É normal a dor no pescoço aparecer só no dia seguinte ao acidente?
Sim, é o padrão típico do chicoteamento cervical. Muitas pessoas saem do acidente sem dor e só sentem os sintomas horas depois ou na manhã seguinte. Esse atraso não significa que a lesão piorou. O que orienta a conduta é a presença de sinais de alerta, como déficit neurológico ou dor muito intensa, e não o momento em que a dor começou.

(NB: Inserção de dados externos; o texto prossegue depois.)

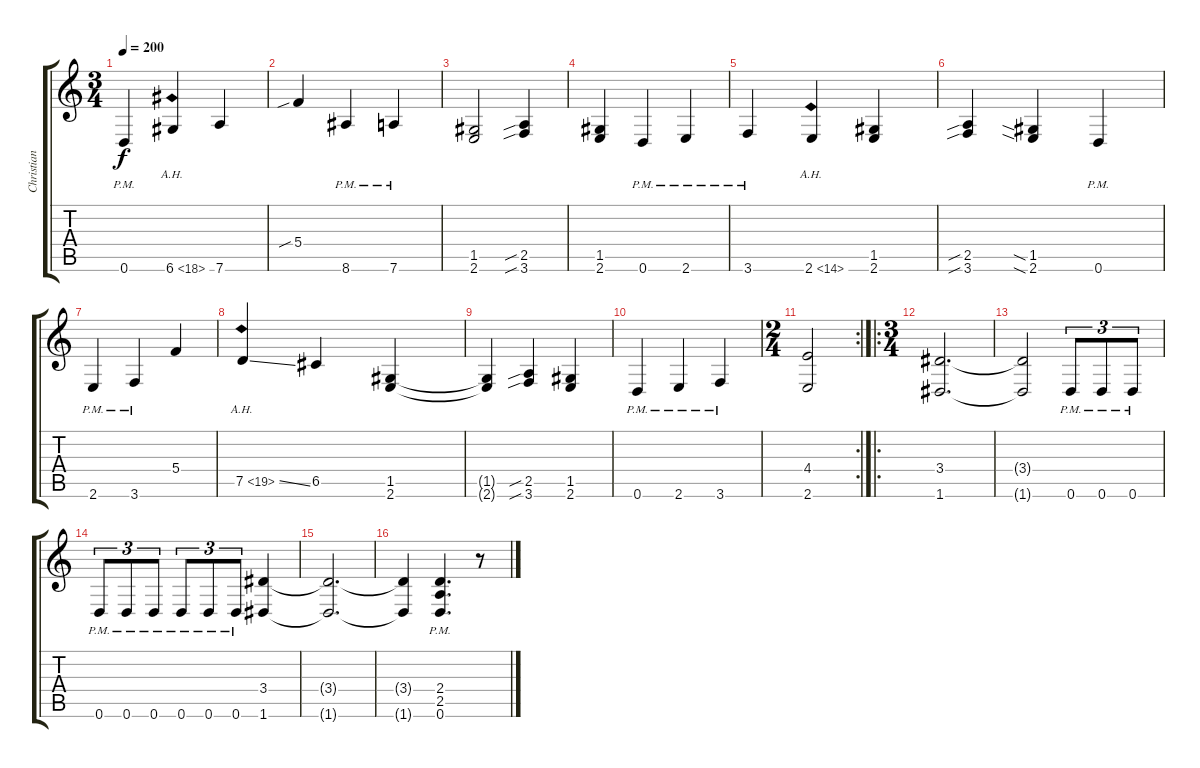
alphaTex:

Referências5 fontes citadas neste artigoVerOcultar
- Spitzer WO, et al. Scientific monograph of the Quebec Task Force on Whiplash-Associated Disorders: redefining whiplash and its management. Spine (Phila Pa 1976). 1995;20(8 Suppl):1S a 73S. acessar
- Haldeman S, Carroll L, Cassidy JD, Schubert J, Nygren A. The Bone and Joint Decade 2000 a 2010 Task Force on Neck Pain and Its Associated Disorders: executive summary. Spine (Phila Pa 1976). 2008;33(4 Suppl):S5 a S7. acessar
- Rosenfeld M, et al. Active intervention in patients with whiplash-associated disorders improves long-term prognosis: a randomized controlled clinical trial. Spine (Phila Pa 1976). 2003;28(22):2491 a 2498. acessar
- Freeman et al. Pontos-gatilho miofasciais reduzem sensibilização central em dor cervical crônica. Journal of Brachial Plexus and Peripheral Nerve Injury. 2009. ver resumo
- Nystrom & Freeman. Anestesia de pontos-gatilho reduz a sensibilização central em dor crônica por trauma cervical. Pain Medicine. 2018. ver resumo
Este conteúdo tem finalidade educativa e não substitui a avaliação médica individual. As condutas descritas aqui, incluindo quando dispensar imagem, quando indicar exercício precoce em vez de colar e como manejar o whiplash crônico, dependem do grau do WAD e do exame de cada pessoa, e o plano é sempre individualizado após consulta. Diante de sinais de alerta, procure atendimento.